Besides, in Greek-Turkish relations, as in the Cyprus issue, there is a rich experience from the Cold War era that reminds us of the way in which international correlations influence regional problems and the way in which a regional crisis is encouraged or the way the regional momentum for overcoming it appears through the fluctuation of correlations at a higher level. When the US is called upon to face challenges to its own security, it only makes sense to seek the broadest possible alliances and partnerships, and thus it becomes much more tolerant of divergent regional behavior. In this attitude, they are practically dragging their European partners along with them. We should never forget these simple action sequences.

The two-and-a-half-year period of almost constant tensions in Greek-Turkish relations, spanning from the summer of 2019 to the present and the hole that seems to have formed regarding the Cyprus issue following the talks at Crans-Montana, force us now, at the beginning of 2022, to make a serious, calm and realistic assessment of the landscape that has become more complex and more fragile. In so doing, we need to always keep all channels of communication open, such as exploratory talks with Turkey, as well as respond seriously to all initiatives of the UN secretary-general on the Cyprus issue. A fundamental prerequisite of seriousness is to have a clear sense of what we really want, on all issues.
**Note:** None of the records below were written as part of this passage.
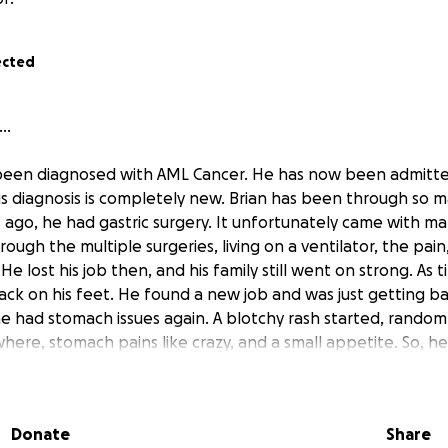
ected
..
 been diagnosed with AML Cancer. He has now been admitte
is diagnosis is completely new. Brian has been through so m
 ago, he had gastric surgery. It unfortunately came with ma
rough the multiple surgeries, living on a ventilator, the pain
 He lost his job then, and his family still went on strong. As
ack on his feet. He found a new job and was just getting bac
he had stomach issues again. A blotchy rash started, random
ere, stomach pains like crazy, and a small appetite. So, h
4 days for them to finish the testing to come to the conclus
 another 3 days for him to get transferred to a Cancer Cent
w starting the testing again, so they can determine the
Donate
Share
ation treatment he receives. Brian and his family have ha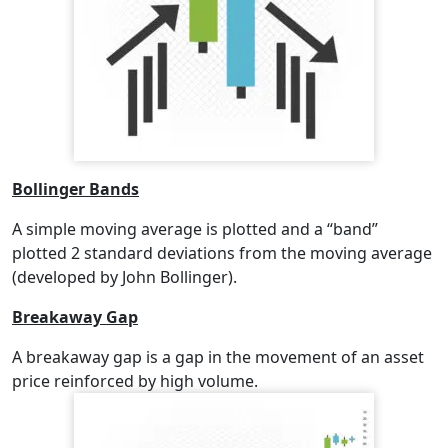
Bollinger Bands
A simple moving average is plotted and a “band”
plotted 2 standard deviations from the moving average
(developed by John Bollinger).
Breakaway Gap
A breakaway gap is a gap in the movement of an asset
price reinforced by high volume.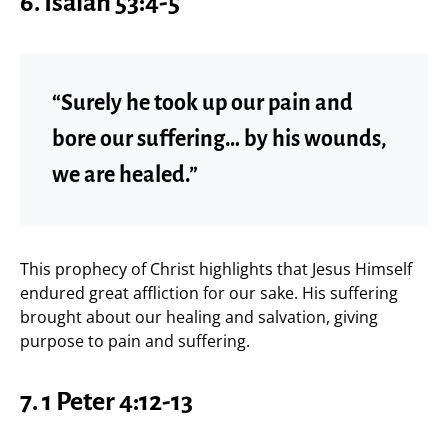
6. Isaiah 53:4-5
“Surely he took up our pain and
bore our suffering… by his wounds,
we are healed.”
This prophecy of Christ highlights that Jesus Himself
endured great affliction for our sake. His suffering
brought about our healing and salvation, giving
purpose to pain and suffering.
7. 1 Peter 4:12-13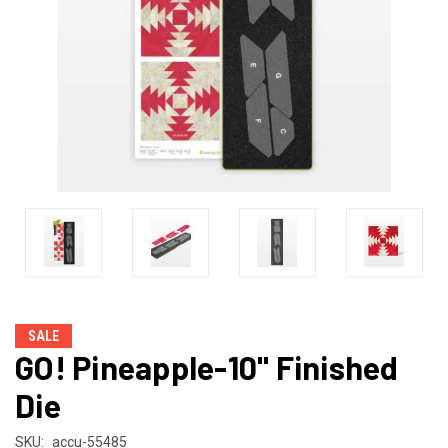
SALE
GO! Pineapple-10" Finished
Die
SKU:
accu-55485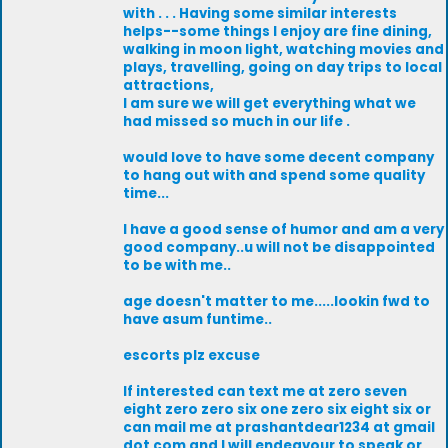
with . . . Having some similar interests
helps--some things I enjoy are fine dining,
walking in moon light, watching movies and
plays, travelling, going on day trips to local
attractions,
I am sure we will get everything what we
had missed so much in our life .
would love to have some decent company
to hang out with and spend some quality
time...
I have a good sense of humor and am a very
good company..u will not be disappointed
to be with me..
age doesn't matter to me.....lookin fwd to
have asum funtime..
escorts plz excuse
If interested can text me at zero seven
eight zero zero six one zero six eight six or
can mail me at prashantdear1234 at gmail
dot com and I will endeavour to speak or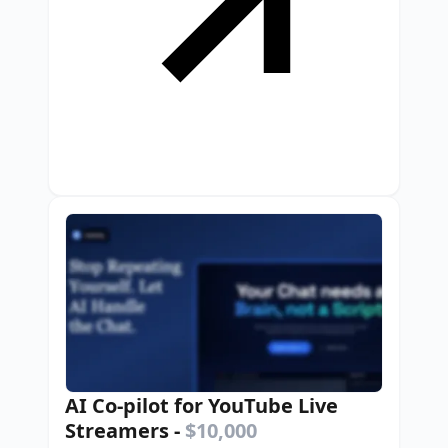
AI Co-pilot for YouTube Live
Streamers
-
$10,000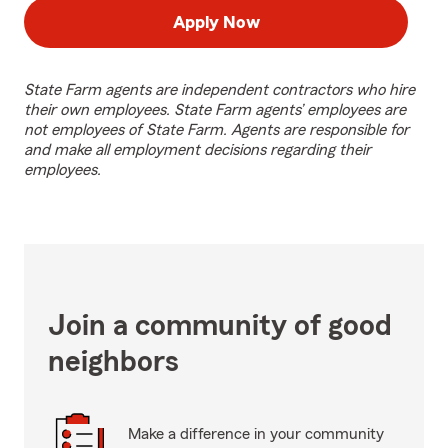
Apply Now
State Farm agents are independent contractors who hire
their own employees. State Farm agents’ employees are
not employees of State Farm. Agents are responsible for
and make all employment decisions regarding their
employees.
Join a community of good
neighbors
Make a difference in your community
The first thing we should want is to prevent the downgrading of Greco-Turkish relations and the Cyprus problem to issues we watch as spectators. Obviously everything is influenced by international and regional correlations, but if an issue takes on secondary status, it can lose touch with historical time, as there is the illusion that it is following the evolution of issues of greater importance, when in truth it is simply frozen while historical time keeps passing.


Evangelos Venizelos has formerly served as Greece’s deputy prime minister, minister of foreign affairs, minister of national defense and president of the PASOK party.